Finde jede Zeile, in der das Wort „Google“ vorkommt, und schreibe sie vollständig ab.

[Einträge aus einem Datensatz]
▬▬▬
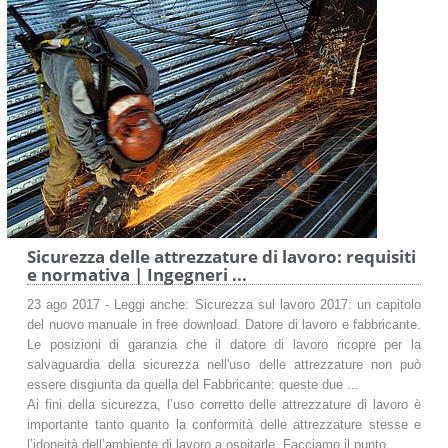
Sicurezza delle attrezzature di lavoro: requisiti
e normativa | Ingegneri ...
23 ago 2017 - Leggi anche: Sicurezza sul lavoro 2017: un capitolo
del nuovo manuale in free download. Datore di lavoro e fabbricante.
Le posizioni di garanzia che il datore di lavoro ricopre per la
salvaguardia della sicurezza nell'uso delle attrezzature non può
essere disgiunta da quella del Fabbricante: queste due ...
Ai fini della sicurezza, l’uso corretto delle attrezzature di lavoro è
importante tanto quanto la conformità delle attrezzature stesse e
l’idoneità dell’ambiente di lavoro a ospitarle. Facciamo il punto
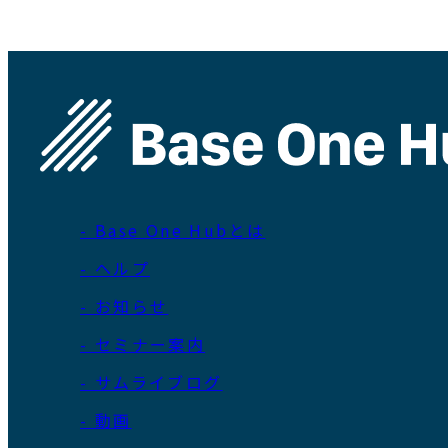
- Base One Hubとは
- ヘルプ
- お知らせ
- セミナー案内
- サムライブログ
- 動画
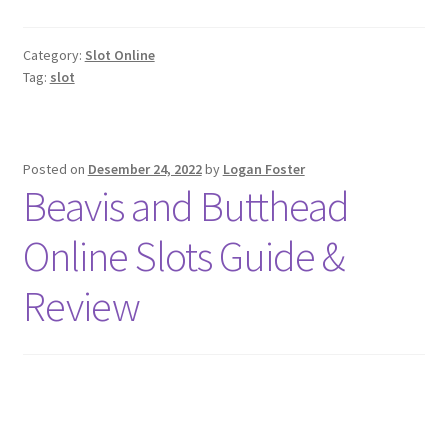
Category:
Slot Online
Tag:
slot
Posted on
Desember 24, 2022
by
Logan Foster
Beavis and Butthead
Online Slots Guide &
Review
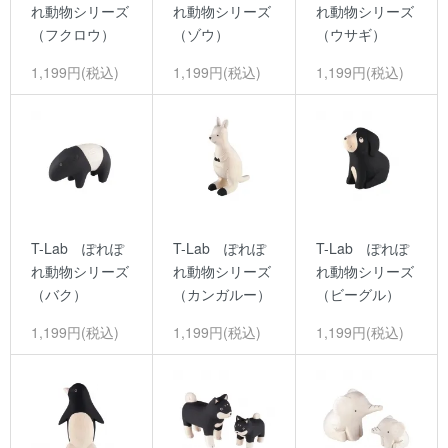
れ動物シリーズ
れ動物シリーズ
れ動物シリーズ
（フクロウ）
（ゾウ）
（ウサギ）
1,199円(税込)
1,199円(税込)
1,199円(税込)
T-Lab ぽれぽ
T-Lab ぽれぽ
T-Lab ぽれぽ
れ動物シリーズ
れ動物シリーズ
れ動物シリーズ
（バク）
（カンガルー）
（ビーグル）
1,199円(税込)
1,199円(税込)
1,199円(税込)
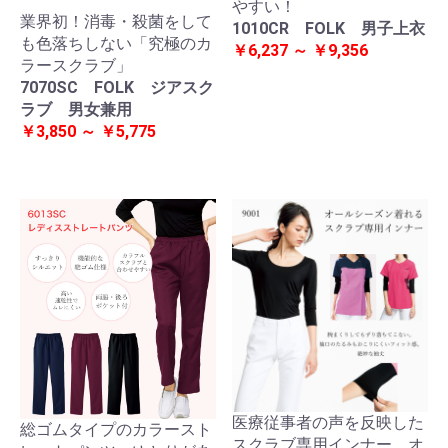
やすい！
業界初！消毒・殺菌をして
1010CR FOLK 男子上衣
も色落ちしない「究極のカ
￥6,237 ～ ￥9,356
ラースクラブ」
7070SC FOLK ジアスク
ラブ 男女兼用
￥3,850 ～ ￥5,775
医療従事者の声を反映した
総ゴムタイプのカラースト
スクラブ専用インナー。オ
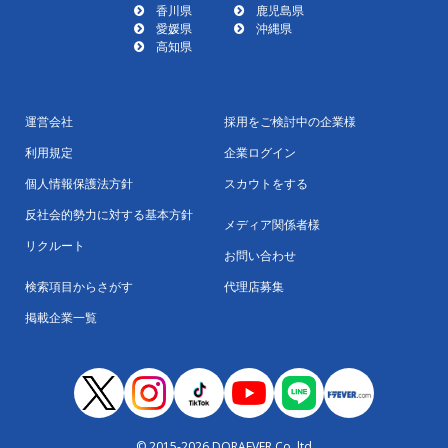
香川県
鹿児島県
愛媛県
沖縄県
高知県
運営会社
採用をご検討中の企業様
利用規定
企業ログイン
個人情報保護法方針
スカウトをする
反社会的勢力に対する基本方針
メディア関係者様
リクルート
お問い合わせ
検索項目からさがす
代理店募集
掲載企業一覧
© 2015-2026 DORAEVER Co. ltd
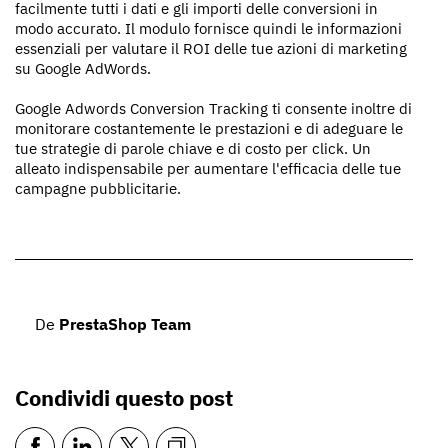
facilmente tutti i dati e gli importi delle conversioni in
modo accurato. Il modulo fornisce quindi le informazioni
essenziali per valutare il ROI delle tue azioni di marketing
su Google AdWords.
Google Adwords Conversion Tracking ti consente inoltre di
monitorare costantemente le prestazioni e di adeguare le
tue strategie di parole chiave e di costo per click. Un
alleato indispensabile per aumentare l'efficacia delle tue
campagne pubblicitarie.
De
PrestaShop Team
Condividi questo post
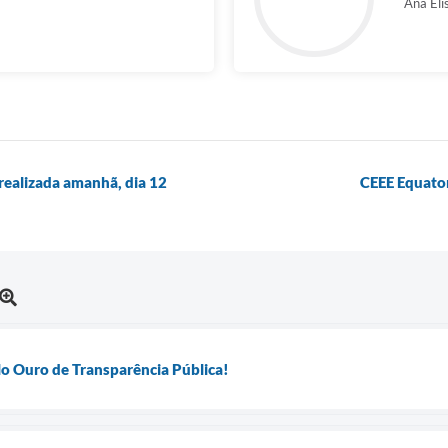
Ana Eli
 realizada amanhã, dia 12
CEEE Equator
o Ouro de Transparência Pública!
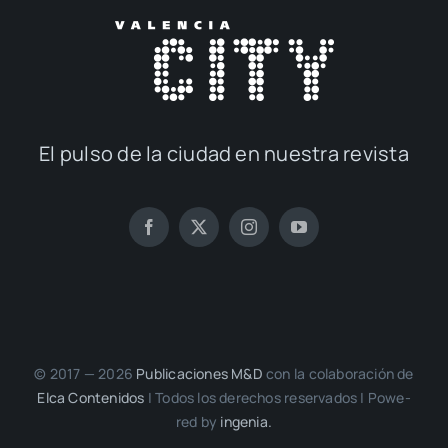
El pul­so de la ciu­dad en nues­tra revis­ta
© 2017 — 2026
Publi­ca­cio­nes M&D
con la cola­bo­ra­ción de
Elca Con­te­ni­dos
| Todos los dere­chos reser­va­dos | Powe­
red by
inge­nia.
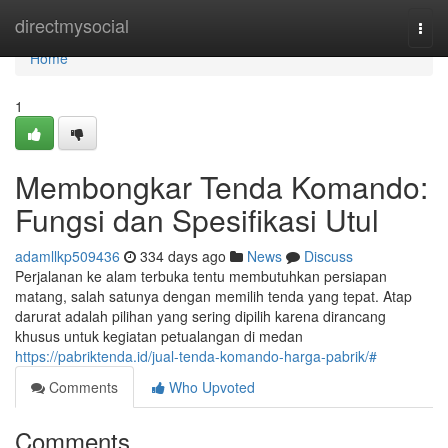
Home
directmysocial
Togg
navi
Home
1
Membongkar Tenda Komando:
Fungsi dan Spesifikasi Utul
adamllkp509436
334 days ago
News
Discuss
Perjalanan ke alam terbuka tentu membutuhkan persiapan
matang, salah satunya dengan memilih tenda yang tepat. Atap
darurat adalah pilihan yang sering dipilih karena dirancang
khusus untuk kegiatan petualangan di medan
https://pabriktenda.id/jual-tenda-komando-harga-pabrik/#
Comments
Who Upvoted
Comments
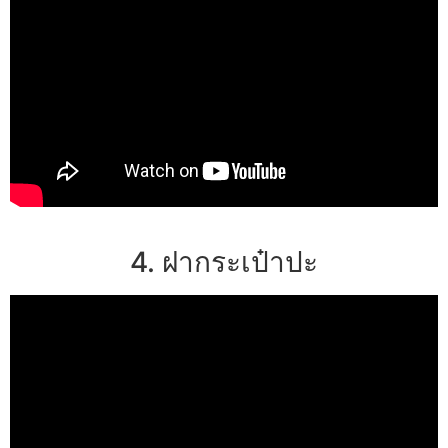
4. ฝากระเป๋าปะ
▬▬▬
Schriftliche Antwort:
su Google AdWords.
Google Adwords Conversion Tracking ti consente inoltre di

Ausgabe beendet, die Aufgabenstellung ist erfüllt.